Presidential elections results
| Year | Republican | Democratic |
|---|---|---|
| 2020 | 37.1% 4,045 | 62.1% 6,769 |
| 2016 | 37.9% 3,633 | 58.4% 5,598 |
| 2012 | 42.5% 3,719 | 56.3% 4,932 |
| 2008 | 40.1% 3,588 | 59.2% 5,298 |
| 2004 | 43.1% 3,681 | 56.6% 4,827 |
| 2000 | 41.4% 3,070 | 56.5% 4,186 |
| 1996 | 37.2% 2,485 | 52.5% 3,509 |
| 1992 | 37.7% 2,863 | 45.8% 3,481 |

Plymouth Township is governed by a five-member Council, elected to staggered four-year terms; four Council members are elected by district and one is elected at-large. Council establishes the policies, goals and objectives for the Executive, Administrative, and Advisory functions. Council Members are limited by the Home Rule Charter to two consecutive terms plus the balance of an unexpired term.
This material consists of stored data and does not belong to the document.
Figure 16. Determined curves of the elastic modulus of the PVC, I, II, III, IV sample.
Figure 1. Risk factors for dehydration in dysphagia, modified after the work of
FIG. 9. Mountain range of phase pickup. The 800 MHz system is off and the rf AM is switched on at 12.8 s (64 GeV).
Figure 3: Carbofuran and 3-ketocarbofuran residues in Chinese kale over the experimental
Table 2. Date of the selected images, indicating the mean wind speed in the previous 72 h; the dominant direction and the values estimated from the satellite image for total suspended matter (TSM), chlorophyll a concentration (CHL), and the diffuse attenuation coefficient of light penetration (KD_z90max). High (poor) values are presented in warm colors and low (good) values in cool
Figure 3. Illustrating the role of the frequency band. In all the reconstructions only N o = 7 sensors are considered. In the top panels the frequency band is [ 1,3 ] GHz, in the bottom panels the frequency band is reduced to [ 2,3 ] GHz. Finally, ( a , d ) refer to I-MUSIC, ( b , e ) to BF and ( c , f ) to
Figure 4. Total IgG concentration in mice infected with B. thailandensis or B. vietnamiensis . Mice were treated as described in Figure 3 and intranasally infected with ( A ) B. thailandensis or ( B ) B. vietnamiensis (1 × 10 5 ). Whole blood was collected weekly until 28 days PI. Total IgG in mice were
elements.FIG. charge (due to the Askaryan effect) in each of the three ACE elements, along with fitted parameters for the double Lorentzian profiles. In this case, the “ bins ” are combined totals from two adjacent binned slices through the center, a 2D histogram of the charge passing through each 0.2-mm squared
The township is part of the Fourth Congressional District, represented by Madeleine Dean. It is in the 54th State House District, represented by Greg Scott, and the 12th State Senate District, represented by Maria Collett.

==Education==

Colonial School District is the local school district.

Holy Rosary Regional Catholic School in Plymouth Meeting and Plymouth Township is the area Catholic school. It was formed in 2012 by the merger of Epiphany of Our Lord School in Plymouth Meeting, Our Lady of Victory in East Norriton Township, and St. Titus in Norristown.